Wollheim F A, Carlsson J, Forsgren A, Pettersson H
Clin Rheumatol. 1984 Mar;3(1):75-9. doi: 10.1007/BF02715700.
We report the case of a 76-year old woman who presented with a palindromic onset of seropositive rheumatoid arthritis. After suffering from a fulminant pulmonary infection she developed serologic tests for ornitosis, mycoplasma, pneumocystis carinii and low titer yersinia. Also the rheumatoid factor titer increased and the antinuclear antibody test became positive. Clinically, the course of a rather benign polyarthritis changed into a rapidly progressive deforming disease. The course was also complicated by cutaneous necrotizing vasculitis.
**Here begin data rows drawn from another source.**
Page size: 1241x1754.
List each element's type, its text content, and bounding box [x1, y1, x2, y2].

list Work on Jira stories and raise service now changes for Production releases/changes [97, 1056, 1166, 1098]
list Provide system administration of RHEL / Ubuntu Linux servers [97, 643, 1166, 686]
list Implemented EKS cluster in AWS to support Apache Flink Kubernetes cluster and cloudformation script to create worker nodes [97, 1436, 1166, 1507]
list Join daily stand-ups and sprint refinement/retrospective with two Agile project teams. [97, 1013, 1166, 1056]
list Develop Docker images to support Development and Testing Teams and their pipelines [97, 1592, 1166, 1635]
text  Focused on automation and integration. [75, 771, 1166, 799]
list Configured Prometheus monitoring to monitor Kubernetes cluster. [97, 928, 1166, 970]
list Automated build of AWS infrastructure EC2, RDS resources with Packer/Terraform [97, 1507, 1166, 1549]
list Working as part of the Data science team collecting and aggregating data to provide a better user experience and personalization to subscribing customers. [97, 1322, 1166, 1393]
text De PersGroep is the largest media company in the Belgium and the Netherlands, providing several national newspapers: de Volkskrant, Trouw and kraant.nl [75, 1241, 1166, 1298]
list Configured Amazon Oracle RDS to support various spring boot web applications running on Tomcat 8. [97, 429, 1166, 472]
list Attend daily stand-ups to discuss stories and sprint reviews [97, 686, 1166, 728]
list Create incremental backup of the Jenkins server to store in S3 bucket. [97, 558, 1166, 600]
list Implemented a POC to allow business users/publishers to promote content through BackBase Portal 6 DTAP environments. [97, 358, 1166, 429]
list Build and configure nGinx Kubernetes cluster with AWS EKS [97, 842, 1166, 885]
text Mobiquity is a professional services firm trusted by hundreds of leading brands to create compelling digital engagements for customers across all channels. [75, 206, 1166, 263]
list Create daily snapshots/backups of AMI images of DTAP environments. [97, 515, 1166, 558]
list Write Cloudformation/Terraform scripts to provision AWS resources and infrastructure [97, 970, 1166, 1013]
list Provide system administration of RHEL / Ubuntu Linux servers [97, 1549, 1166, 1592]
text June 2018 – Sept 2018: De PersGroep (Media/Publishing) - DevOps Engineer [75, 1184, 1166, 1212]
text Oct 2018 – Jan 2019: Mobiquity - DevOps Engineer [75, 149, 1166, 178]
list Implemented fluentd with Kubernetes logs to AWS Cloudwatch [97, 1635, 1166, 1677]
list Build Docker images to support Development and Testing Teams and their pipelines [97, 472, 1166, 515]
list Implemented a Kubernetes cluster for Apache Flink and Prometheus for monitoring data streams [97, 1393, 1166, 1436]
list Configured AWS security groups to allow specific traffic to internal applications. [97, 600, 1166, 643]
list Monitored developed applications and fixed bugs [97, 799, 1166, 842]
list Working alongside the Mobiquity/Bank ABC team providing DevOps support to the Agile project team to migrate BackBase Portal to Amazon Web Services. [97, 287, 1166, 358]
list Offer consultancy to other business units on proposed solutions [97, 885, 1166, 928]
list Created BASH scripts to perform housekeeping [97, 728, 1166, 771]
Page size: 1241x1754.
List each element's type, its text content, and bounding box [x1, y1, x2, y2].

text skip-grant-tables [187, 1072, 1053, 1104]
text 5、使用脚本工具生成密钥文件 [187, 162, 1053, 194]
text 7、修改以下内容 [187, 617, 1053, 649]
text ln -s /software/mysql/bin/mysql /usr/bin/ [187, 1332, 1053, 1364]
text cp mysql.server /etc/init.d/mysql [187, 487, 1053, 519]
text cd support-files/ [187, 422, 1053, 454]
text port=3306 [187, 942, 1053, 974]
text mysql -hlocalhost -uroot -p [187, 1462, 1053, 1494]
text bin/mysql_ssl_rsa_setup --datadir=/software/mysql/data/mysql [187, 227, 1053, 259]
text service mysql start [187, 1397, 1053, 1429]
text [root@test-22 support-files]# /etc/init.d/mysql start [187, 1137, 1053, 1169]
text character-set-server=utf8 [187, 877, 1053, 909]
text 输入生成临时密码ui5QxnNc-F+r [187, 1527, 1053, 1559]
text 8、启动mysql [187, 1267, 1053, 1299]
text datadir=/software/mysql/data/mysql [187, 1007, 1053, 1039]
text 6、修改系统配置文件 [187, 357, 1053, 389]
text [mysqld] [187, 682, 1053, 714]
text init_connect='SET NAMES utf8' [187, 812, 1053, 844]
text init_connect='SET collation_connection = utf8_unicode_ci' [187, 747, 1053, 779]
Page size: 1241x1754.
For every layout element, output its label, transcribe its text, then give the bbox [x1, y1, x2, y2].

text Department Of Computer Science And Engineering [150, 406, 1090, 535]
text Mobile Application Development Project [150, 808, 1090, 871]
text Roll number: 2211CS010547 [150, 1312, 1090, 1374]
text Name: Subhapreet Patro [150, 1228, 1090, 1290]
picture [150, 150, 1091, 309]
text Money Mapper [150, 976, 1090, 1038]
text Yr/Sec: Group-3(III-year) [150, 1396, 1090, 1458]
Further deterioration occurred after a relapse of pulmonary infection, and she died following acute abdominal surgery for perforated sigmoiditis. It is speculated that the clinical course was in part caused by polyclonal B-cell activation.
我们报告了一例76岁女性患者,其出现血清阳性类风湿关节炎的发作呈复发型。在遭受暴发性肺部感染后,她接受了针对鹦鹉热、支原体、卡氏肺孢子虫和低滴度耶尔森菌的血清学检测。类风湿因子滴度也升高,抗核抗体检测呈阳性。临床上,原本较为良性的多关节炎病程转变为快速进展的变形性疾病。病程还并发了皮肤坏死性血管炎。肺部感染复发后病情进一步恶化,她在因乙状结肠穿孔接受急性腹部手术后死亡。据推测,临床病程部分是由多克隆B细胞活化引起的。